In Baltimore, two years ago, there was almost a revolution. The riot on Apr. 27, 2015 was preceded by weeks of peaceful protests, where residents took to the streets, primarily in Baltimore’s poorest and most deeply segregated neighborhoods. In Sandtown, where Freddie Gray was arrested, residents referred to the police as an occupying army, a reality symbolized by the barricades placed around the Western District station, where officers in riot gear lined up with sticks and shields.

On Saturday, Apr. 25, the barricades broke out of Sandtown and came to the tourists. Fights broke out between protesters and sports fans drinking at bars outside of Camden Yards. A racist slur, a thrown beer, and suddenly it was chaos as punches, bottles and chairs were thrown. Kids took orange traffic cones and smashed out the windows of a police car, reaching inside, taking an officer’s hat, and wearing it.

Later that night, the police had revenge, away from the cameras—most of them, anyway.

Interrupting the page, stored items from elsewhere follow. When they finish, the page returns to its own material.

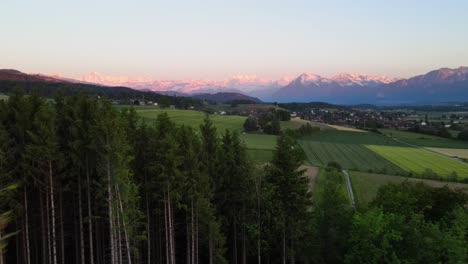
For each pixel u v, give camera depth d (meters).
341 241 42.78
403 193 42.72
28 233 36.12
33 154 33.22
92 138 34.34
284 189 42.59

When a line of riot cops wanted to snatch up a guy who had been yelling and shadow-boxing in front of them, they also beat on Baltimore City Paper photographer J.M. Giordano and arrested a Reuters photographer. Giordano got the shot as they dragged him across the ground: They were beating the shadow boxer with a billy club.

As the sun rose the next morning, National Guard trucks rolled into town as a weeklong curfew set in. For the next several nights, authorities tried to confine reporters to a pen in a corner near the protests.

These moments seem to prefigure our new reality now. If there was almost a revolution, Trump is the backlash. He did not create violent cops or angry sports fans—they created him. And instead of reigning in individual local cops, he wants to give them free reign. His policies will likely increase the dire poverty and segregation that account for so much crime. It’s hard to imagine another uprising where people do not die.

The patterns or practice report issued by the DOJ in August of 2016 was scathing, finding that the department regularly violated the civil rights of citizens, made unlawful stops and used excessive force. Mid-level commanders, brought up on the drug-war policies favored by Sessions, were noted as the worst offenders.

Still, it seems Sessions will gut the DOJ’s Civil Rights Division. Trump’s budget calls to cut the agency’s budget by more than $1 billion, and many expect much of that to come from civil rights enforcement.

Baltimore is the 14th Obama-era consent decree to go through—and it may be the last. And there’s still the danger that the Feds won’t sue for violations of the agreement.

It’s hard enough to win reform with people in the streets and a strong civil rights division in the DOJ. Without that, the police union and the law-and-order rhetoric of the president could be the loudest voices in a commissioner’s ear.